| WHAT TO DO |
Retype the following records exactly and exclude the pictures.
==== PROVIDED RECORDS ====
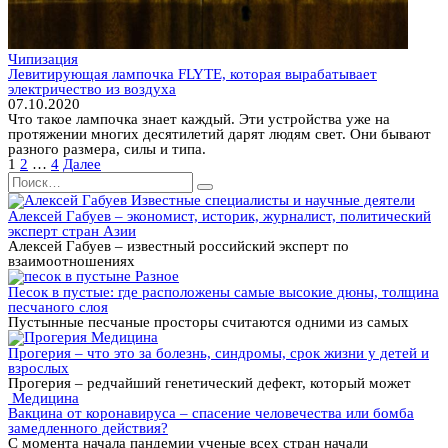
Чипизация
Левитирующая лампочка FLYTE, которая вырабатывает
электричество из воздуха
07.10.2020
Что такое лампочка знает каждый. Эти устройства уже на
протяжении многих десятилетий дарят людям свет. Они бывают
разного размера, силы и типа.
Пагинация
1
2
…
4
Далее
записей
Search
for:
Известные специалисты и научные деятели
Алексей Габуев – экономист, историк, журналист, политический
эксперт стран Азии
Алексей Габуев – известный российский эксперт по
взаимоотношениях
Разное
Песок в пустые: где расположены самые высокие дюны, толщина
песчаного слоя
Пустынные песчаные просторы считаются одними из самых
Медицина
Прогерия – что это за болезнь, синдромы, срок жизни у детей и
взрослых
Прогерия – редчайший генетический дефект, который может
Медицина
Вакцина от коронавируса – спасение человечества или бомба
замедленного действия?
С момента начала пандемии ученые всех стран начали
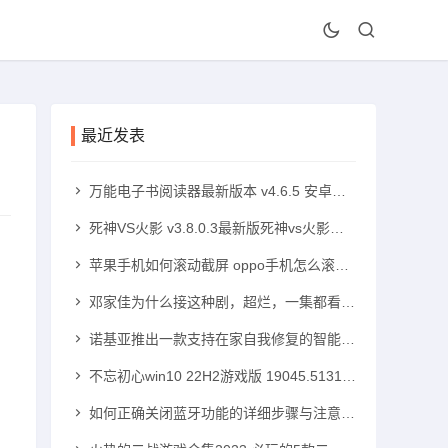
最近发表
万能电子书阅读器最新版本 v4.6.5 安卓版手机txt阅读器「万能电子书阅读器最新版本 v4.6.5 安卓版」
死神VS火影 v3.8.0.3最新版死神vs火影手机版「死神VS火影 v3.8.0.3最新版」
苹果手机如何滚动截屏 oppo手机怎么滚动截屏苹果手机怎么滚动截屏「苹果手机如何滚动截屏 oppo手机怎么滚动截屏」
邓家佳为什么接这种剧，超烂，一集都看不下去！高中可以带手机吗「邓家佳为什么接这种剧，超烂，一集都看不下去！」
诺基亚推出一款支持在家自我修复的智能手机诺基亚智能手机「诺基亚推出一款支持在家自我修复的智能手机」
不忘初心win10 22H2游戏版 19045.5131 x64无更新版windows10手机版「不忘初心win10 22H2游戏版 19045.5131 x64无更新版」
如何正确关闭蓝牙功能的详细步骤与注意事项蓝牙手机「如何正确关闭蓝牙功能的详细步骤与注意事项」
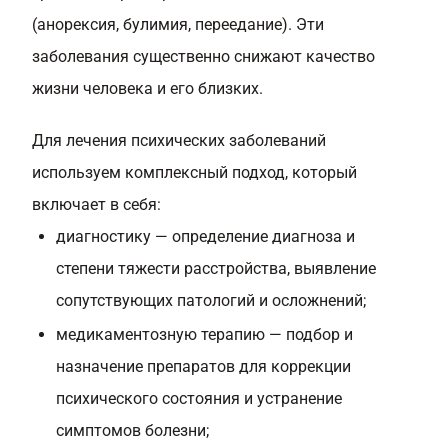
(анорексия, булимия, переедание). Эти
заболевания существенно снижают качество
жизни человека и его близких.
Для лечения психических заболеваний
используем комплексный подход, который
включает в себя:
диагностику — определение диагноза и
степени тяжести расстройства, выявление
сопутствующих патологий и осложнений;
медикаментозную терапию — подбор и
назначение препаратов для коррекции
психического состояния и устранение
симптомов болезни;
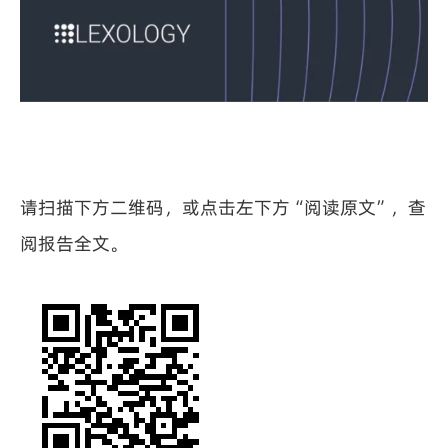
请扫描下方二维码，或点击左下方“阅读原文”，查
阅报告全文。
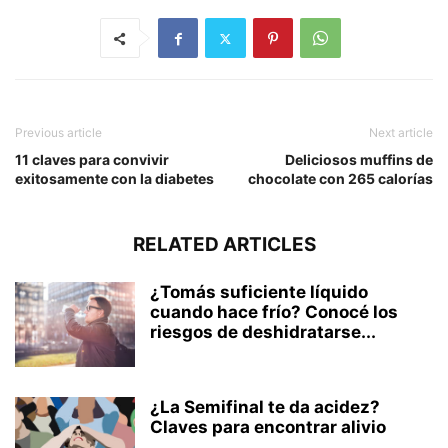
Previous article
Next article
11 claves para convivir
Deliciosos muffins de
exitosamente con la diabetes
chocolate con 265 calorías
RELATED ARTICLES
¿Tomás suficiente líquido
cuando hace frío? Conocé los
riesgos de deshidratarse...
¿La Semifinal te da acidez?
Claves para encontrar alivio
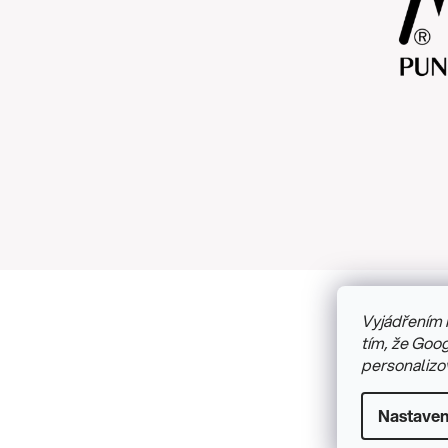
Vyjádřením 
Copyright
tím, že Goog
personalizo
Nastaven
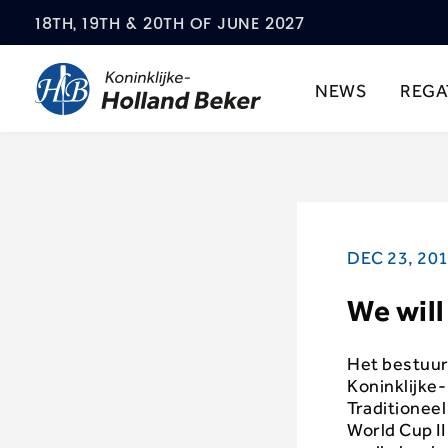
18TH, 19TH & 20TH OF JUNE 2027
NEWS
REGA
DEC 23, 20
We will
Het bestuur
Koninklijke
Traditionee
World Cup II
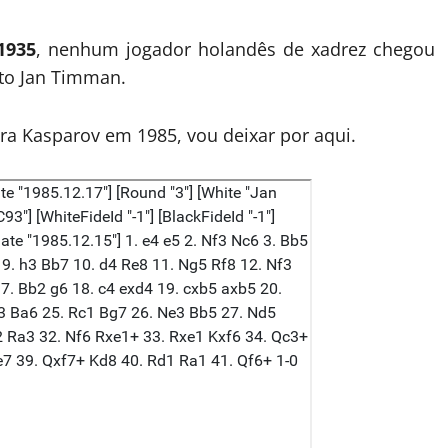
1935
, nenhum jogador holandês de xadrez chegou
nto Jan Timman.
tra Kasparov em 1985, vou deixar por aqui.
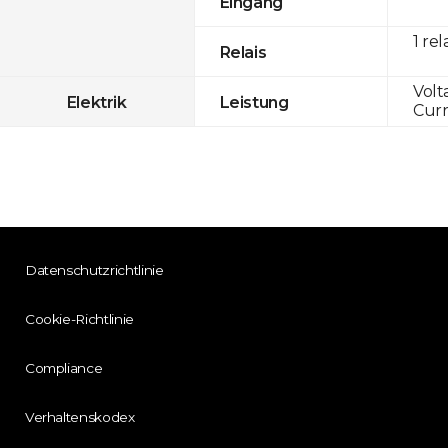
Eingang
1 rel
Relais
Volt
Elektrik
Leistung
Curr
Datenschutzrichtlinie
Cookie-Richtlinie
Compliance
Verhaltenskodex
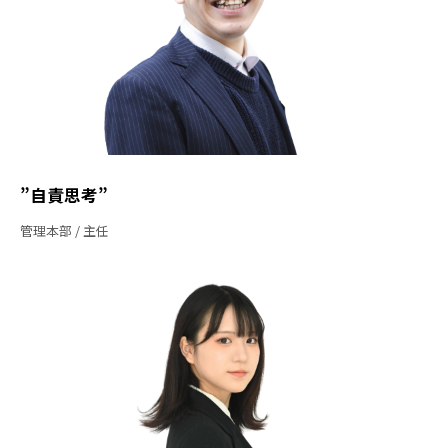
”自責思考”
管理本部
主任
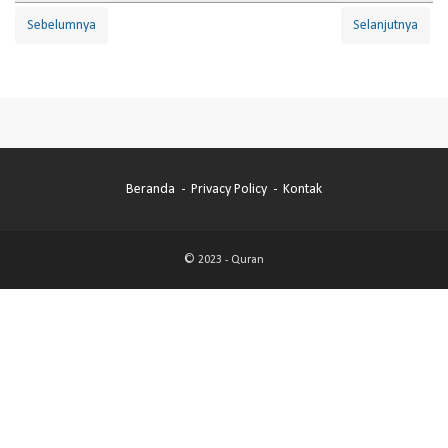
Sebelumnya
Selanjutnya
Beranda
Privacy Policy
Kontak
© 2023 -
Quran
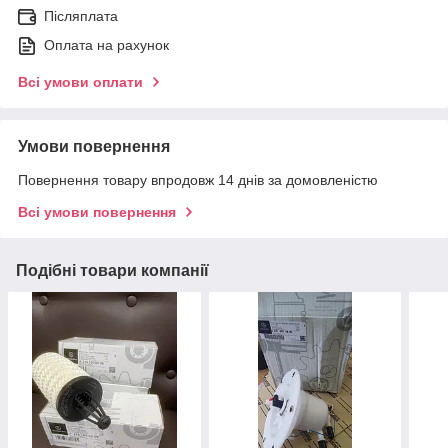
Післяплата
Оплата на рахунок
Всі умови оплати
Умови повернення
Повернення товару впродовж 14 днів за домовленістю
Всі умови повернення
Подібні товари компанії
====
| SOLUTION TO THIS PROBLEM |
Чипизация
Левитирующая лампочка FLYTE, которая вырабатывает
электричество из воздуха
07.10.2020
Что такое лампочка знает каждый. Эти устройства уже на
протяжении многих десятилетий дарят людям свет. Они бывают
разного размера, силы и типа.
Пагинация
1
2
…
4
Далее
записей
Search
for:
Известные специалисты и научные деятели
Алексей Габуев – экономист, историк, журналист, политический
эксперт стран Азии
Алексей Габуев – известный российский эксперт по
взаимоотношениях
Разное
Песок в пустые: где расположены самые высокие дюны, толщина
песчаного слоя
Пустынные песчаные просторы считаются одними из самых
Медицина
Прогерия – что это за болезнь, синдромы, срок жизни у детей и
взрослых
Прогерия – редчайший генетический дефект, который может
Медицина
Вакцина от коронавируса – спасение человечества или бомба
замедленного действия?
С момента начала пандемии ученые всех стран начали
最近发表
万能电子书阅读器最新版本 v4.6.5 安卓版手机txt阅读器「万能电子书阅读器最新版本 v4.6.5 安卓版」
死神VS火影 v3.8.0.3最新版死神vs火影手机版「死神VS火影 v3.8.0.3最新版」
苹果手机如何滚动截屏 oppo手机怎么滚动截屏苹果手机怎么滚动截屏「苹果手机如何滚动截屏 oppo手机怎么滚动截屏」
邓家佳为什么接这种剧，超烂，一集都看不下去！高中可以带手机吗「邓家佳为什么接这种剧，超烂，一集都看不下去！」
诺基亚推出一款支持在家自我修复的智能手机诺基亚智能手机「诺基亚推出一款支持在家自我修复的智能手机」
不忘初心win10 22H2游戏版 19045.5131 x64无更新版windows10手机版「不忘初心win10 22H2游戏版 19045.5131 x64无更新版」
如何正确关闭蓝牙功能的详细步骤与注意事项蓝牙手机「如何正确关闭蓝牙功能的详细步骤与注意事项」
(анорексия, булимия, переедание). Эти
заболевания существенно снижают качество
жизни человека и его близких.
Для лечения психических заболеваний
используем комплексный подход, который
включает в себя:
диагностику — определение диагноза и
степени тяжести расстройства, выявление
сопутствующих патологий и осложнений;
медикаментозную терапию — подбор и
назначение препаратов для коррекции
психического состояния и устранение
симптомов болезни;
请扫描下方二维码，或点击左下方“阅读原文”，查
阅报告全文。
Previous article
Next article
11 claves para convivir
Deliciosos muffins de
exitosamente con la diabetes
chocolate con 265 calorías
RELATED ARTICLES
¿Tomás suficiente líquido
cuando hace frío? Conocé los
riesgos de deshidratarse...
¿La Semifinal te da acidez?
Claves para encontrar alivio
Vyjádřením 
Copyright
tím, že Goog
personalizo
Nastaven
18TH, 19TH & 20TH OF JUNE 2027
NEWS
REGA
DEC 23, 20
We will
Het bestuur
Koninklijke
Traditionee
World Cup II
1935
, nenhum jogador holandês de xadrez chegou
nto Jan Timman.
tra Kasparov em 1985, vou deixar por aqui.
Eingang
1 rel
Relais
Volt
Elektrik
Leistung
Curr
Datenschutzrichtlinie
Cookie-Richtlinie
Compliance
Verhaltenskodex
”自責思考”
管理本部
主任
Sebelumnya
Selanjutnya
Beranda
Privacy Policy
Kontak
© 2023 -
Quran
Післяплата
Оплата на рахунок
Всі умови оплати
Умови повернення
Повернення товару впродовж 14 днів за домовленістю
Всі умови повернення
Подібні товари компанії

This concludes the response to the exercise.